In 2004, BellSouth and other local telephone companies supported legislation that, among other things, would allow rural telephone companies to raise rates without getting approval from the PSC. They argued that competition from cellular, Internet and cable providers justified being relieved of the legal responsibility to justify a rate increase to the PSC. The legislation they supported specified that two cellular companies serving a rural area constituted real competition for basic telephone line service. The Small Business Chamber opposed this legislation saying that cellular service was not a real alternative for a business’s basic telephone service and that the PSC should continue to hear rate increase requests.
In the ensuing debate in the Senate on this bill that had already been passed by the House, the Small Business Chamber realized that the legislation was going to pass and urged the Senate to support an amendment offered by Senator Jake Knotts calling for a review of the need for USF. The Small Business Chamber argued that if there now was competition for local telephone service in rural areas as BellSouth and other local telephone companies were insisting, then these companies no longer needed to be subsidized through the USF for providing the service.

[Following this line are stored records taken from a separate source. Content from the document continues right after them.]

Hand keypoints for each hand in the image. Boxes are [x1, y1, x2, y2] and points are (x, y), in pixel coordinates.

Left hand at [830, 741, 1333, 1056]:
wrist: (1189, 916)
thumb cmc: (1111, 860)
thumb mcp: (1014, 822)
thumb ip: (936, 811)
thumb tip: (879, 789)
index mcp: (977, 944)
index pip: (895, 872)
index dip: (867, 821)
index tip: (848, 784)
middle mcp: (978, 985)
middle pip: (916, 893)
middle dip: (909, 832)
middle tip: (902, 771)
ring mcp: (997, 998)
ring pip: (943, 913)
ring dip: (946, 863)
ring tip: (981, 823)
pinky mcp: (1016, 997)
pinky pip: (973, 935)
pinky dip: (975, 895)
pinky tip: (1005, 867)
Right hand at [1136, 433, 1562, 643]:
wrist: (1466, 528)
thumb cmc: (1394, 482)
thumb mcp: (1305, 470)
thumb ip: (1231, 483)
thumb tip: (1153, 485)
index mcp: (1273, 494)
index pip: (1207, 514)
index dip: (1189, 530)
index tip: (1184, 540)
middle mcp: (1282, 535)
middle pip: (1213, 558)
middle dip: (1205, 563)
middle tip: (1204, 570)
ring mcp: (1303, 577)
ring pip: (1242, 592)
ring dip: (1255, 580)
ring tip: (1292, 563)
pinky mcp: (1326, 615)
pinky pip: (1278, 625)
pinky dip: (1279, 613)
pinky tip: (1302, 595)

Senator Knott’s amendment was withdrawn when Senator Scott Richardson suggested that the LAC would be the appropriate agency to review the USF, an action needing only a written request from legislators. Senators Richardson, Cromer, Elliott, Ford, Gregory, Grooms, Knotts, Malloy, Martin, Mescher, Ritchie, Ryberg and Verdin made this request to the LAC immediately following the passage of the BellSouth supported bill. The LAC review was released on February 23, 2005, and largely confirmed the position of the Small Business Chamber.
NEWS
Small Business Development Center
Completes 25 Years
The Frank L. Roddey Small Business Development Center (SBDC) has just completed its 25th year of service to the small-business community of South Carolina. The fledging program, which started in 1979 as one of the first SBDC programs in the country, is located in the University of South Carolina’s Moore School of Business. John M. Lenti, who serves on the Board of Directors for the Small Business Chamber, is the SBDC’s state director.

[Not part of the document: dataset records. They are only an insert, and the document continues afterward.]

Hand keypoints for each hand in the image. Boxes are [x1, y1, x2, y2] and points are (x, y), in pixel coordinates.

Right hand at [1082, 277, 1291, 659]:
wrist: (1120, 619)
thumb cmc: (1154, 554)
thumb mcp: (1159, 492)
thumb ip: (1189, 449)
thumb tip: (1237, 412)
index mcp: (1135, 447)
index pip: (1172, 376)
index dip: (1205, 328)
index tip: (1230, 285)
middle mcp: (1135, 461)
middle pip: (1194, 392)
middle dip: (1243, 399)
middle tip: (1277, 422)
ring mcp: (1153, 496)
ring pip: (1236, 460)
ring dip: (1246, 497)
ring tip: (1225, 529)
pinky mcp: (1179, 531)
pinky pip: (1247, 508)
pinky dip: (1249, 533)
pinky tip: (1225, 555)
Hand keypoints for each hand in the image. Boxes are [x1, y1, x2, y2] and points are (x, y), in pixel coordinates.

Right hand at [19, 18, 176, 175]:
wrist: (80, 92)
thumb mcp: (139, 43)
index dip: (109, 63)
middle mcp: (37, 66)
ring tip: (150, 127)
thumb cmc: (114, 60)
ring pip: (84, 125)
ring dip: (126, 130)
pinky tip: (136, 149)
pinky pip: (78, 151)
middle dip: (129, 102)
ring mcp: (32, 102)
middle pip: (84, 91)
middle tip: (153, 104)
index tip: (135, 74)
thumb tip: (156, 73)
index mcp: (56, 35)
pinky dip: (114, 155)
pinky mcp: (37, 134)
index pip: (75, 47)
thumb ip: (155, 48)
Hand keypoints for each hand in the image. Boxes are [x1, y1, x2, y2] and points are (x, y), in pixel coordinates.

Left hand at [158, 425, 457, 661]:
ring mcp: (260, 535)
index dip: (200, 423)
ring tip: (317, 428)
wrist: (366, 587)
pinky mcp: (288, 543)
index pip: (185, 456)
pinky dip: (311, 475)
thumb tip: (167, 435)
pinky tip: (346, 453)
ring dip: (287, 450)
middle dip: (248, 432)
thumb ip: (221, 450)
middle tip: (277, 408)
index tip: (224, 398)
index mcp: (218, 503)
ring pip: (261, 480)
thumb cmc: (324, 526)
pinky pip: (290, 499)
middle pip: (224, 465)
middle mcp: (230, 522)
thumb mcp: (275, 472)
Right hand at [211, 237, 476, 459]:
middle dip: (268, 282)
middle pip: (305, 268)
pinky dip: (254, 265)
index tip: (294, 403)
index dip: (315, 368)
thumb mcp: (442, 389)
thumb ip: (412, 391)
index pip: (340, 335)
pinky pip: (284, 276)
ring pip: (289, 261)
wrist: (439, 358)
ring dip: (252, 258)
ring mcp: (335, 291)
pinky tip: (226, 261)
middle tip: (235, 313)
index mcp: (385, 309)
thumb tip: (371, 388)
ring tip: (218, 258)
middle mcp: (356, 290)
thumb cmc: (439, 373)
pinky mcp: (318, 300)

In 2004, the statewide program trained or assisted approximately 4,500 clients (almost half of them women and minorities), assisted more than 400 veterans, and conducted 144 training programs across the state. Consultants helped clients raise almost $50 million in capital formation and loans for their business ventures, which saved or created more than 2,500 jobs.
The state SBDC provides quality managerial and technical assistance to the small-business community in South Carolina. The program is a consortium of four universities: Clemson, South Carolina State University, Winthrop, and the University of South Carolina. South Carolina’s SBDC also provides assistance to any size business interested in contracting with the federal government. During the past 10 years, this assistance has helped SBDC clients win more than $160 million in government contracts.
The SBDC is also part of the S.C. Coalition for Small Business and Entrepreneurship, which is composed of the SBDC District Director, the Small Business Administration, SCORE, the S.C. Department of Commerce, the S.C. Export Consortium, the Women’s Business Center, and the S.C. Manufacturing Partnership.